17/11/1986
Assassination of Colonel Jaime Ramírez Gómez

That afternoon, Ramírez Gómez was on his way back to Bogotá after spending the weekend in a country house, where he had decided to go with his family to relax after a trip abroad. Photograph: El Espectador

Colonel Jaime Ramírez Gómez led important operations against drug trafficking. His resolve and refusal to participate in corruption led to his assassination by the Medellín Cartel.

Colonel Jaime Ramírez Gómez, director of the Anti-Narcotics Unit of the Colombian Police, was assassinated on November 17, 1986, near Bogotá, when returning from a country house with his wife Helena Méndez Vargas and his sons Javier and Jaime Ramírez Méndez. The vehicle they were traveling in was approached by hitmen, who shot at them. Although Ramírez lost control of the vehicle, his family members escaped unharmed.

Resolve to Fight Drug Trafficking

Ramírez Gómez’s struggle to stop drug trafficking started in 1975 when he arrested Iván Darío Carvalho, who was a member of the first organization that produced and sold cocaine. In his attempt to stop drug trafficking, years later, he shut down a processing laboratory owned by Verónica Rivera de Vargas, known as “The Queen of Cocaine”.

Together with the DEA, Ramírez Gómez planned and led the destruction of Tranquilandia, the world’s largest cocaine processing center, located in Los Llanos del Yari in southern Colombia.

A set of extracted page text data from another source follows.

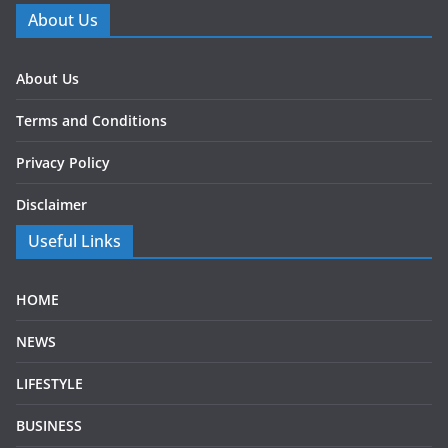
About Us
About Us
Terms and Conditions
Privacy Policy
Disclaimer
Useful Links
HOME
NEWS
LIFESTYLE
BUSINESS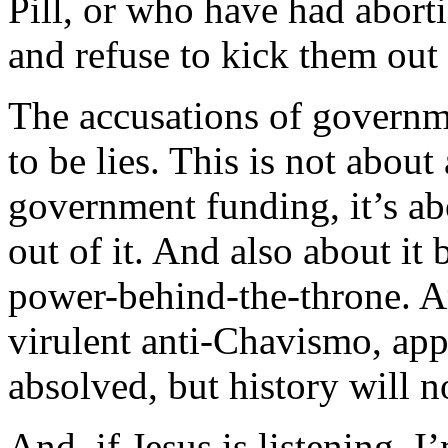
Pill, or who have had abort
and refuse to kick them out 
The accusations of governme
to be lies. This is not abou
government funding, it’s ab
out of it. And also about it 
power-behind-the-throne. A
virulent anti-Chavismo, appa
absolved, but history will n
And, if Jesus is listening, I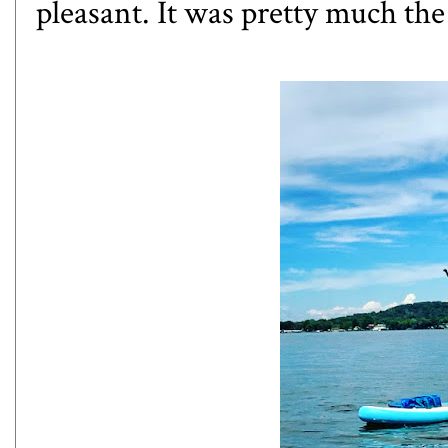
pleasant. It was pretty much th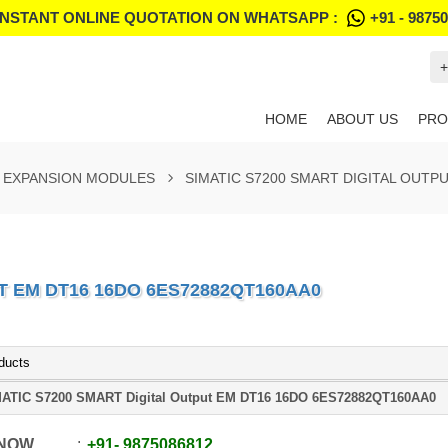
INSTANT ONLINE QUOTATION ON WHATSAPP :
+91 - 9875
+
HOME
ABOUT US
PRO
T EXPANSION MODULES
SIMATIC S7200 SMART DIGITAL OUTP
T EM DT16 16DO 6ES72882QT160AA0
ducts
ATIC S7200 SMART Digital Output EM DT16 16DO 6ES72882QT160AA0
 NOW
+91
-
9875086812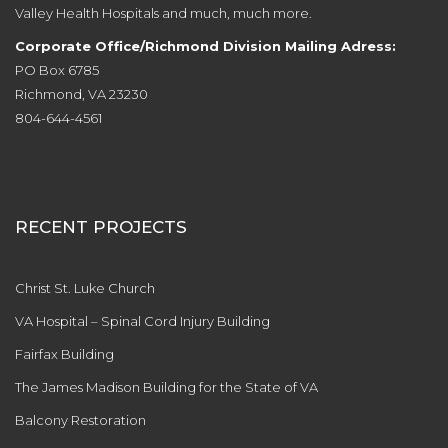
Valley Health Hospitals and much, much more.
Corporate Office/Richmond Division Mailing Adress:
PO Box 6785
Richmond, VA 23230
804-644-4561
RECENT PROJECTS
Christ St. Luke Church
VA Hospital – Spinal Cord Injury Building
Fairfax Building
The James Madison Building for the State of VA
Balcony Restoration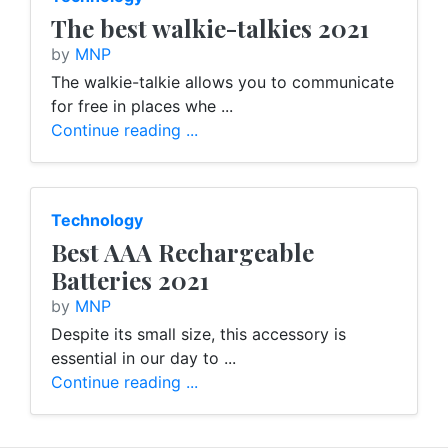
The best walkie-talkies 2021
by
MNP
The walkie-talkie allows you to communicate
for free in places whe ...
Continue reading ...
Technology
Best AAA Rechargeable
Batteries 2021
by
MNP
Despite its small size, this accessory is
essential in our day to ...
Continue reading ...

The place had an area of 500 hectares, six runways and 19 laboratories for the production of this narcotic.

In Tranquilandia, the drug traffickers managed to refine 23,733 kg of cocaine in just six months.

Both he and Minister of Justice Rodrigo Lara Bonilla made public the entry of drug trafficking money to soccer teams and politics. After this, the threats to kill them increased.

Ramírez Gómez uncovered the first plot to assassinate Lara Bonilla, which was the responsibility of the U.S. citizen Joseph Harold Rosenthal, arrested in Medellín. He also warned the F-2 police intelligence unit about the interception of the minister’s telephone lines by Pablo Escobar. Thanks to his testimony, Escobar was implicated in the assassination of Lara Bonilla on April 30, 1984.

One of his last achievements was discovering that Escobar Gaviria’s hitmen used a series of license plates with the letters KF, which had been stolen from the traffic offices in Itagüí.

The Plot to Assassinate Him

Despite the threats, Jaime Ramírez refused to be protected by bodyguards the weekend he was assassinated, because he thought that the country house he was traveling to was safe. A different version is that a senior official of the Colombian Police told the colonel that the drug traffickers had cancelled their plan to assassinate him and this put his mind at rest.

Pablo Escobar hired members of the Ricardo Franco Front (guerrilla group) to commit this crime for COP 25 million. With this money, they purchased four pistols, a machine gun and a silencer on Medellín’s black market. This material was transferred to Bogotá and stored in a house owned by Pablo Escobar.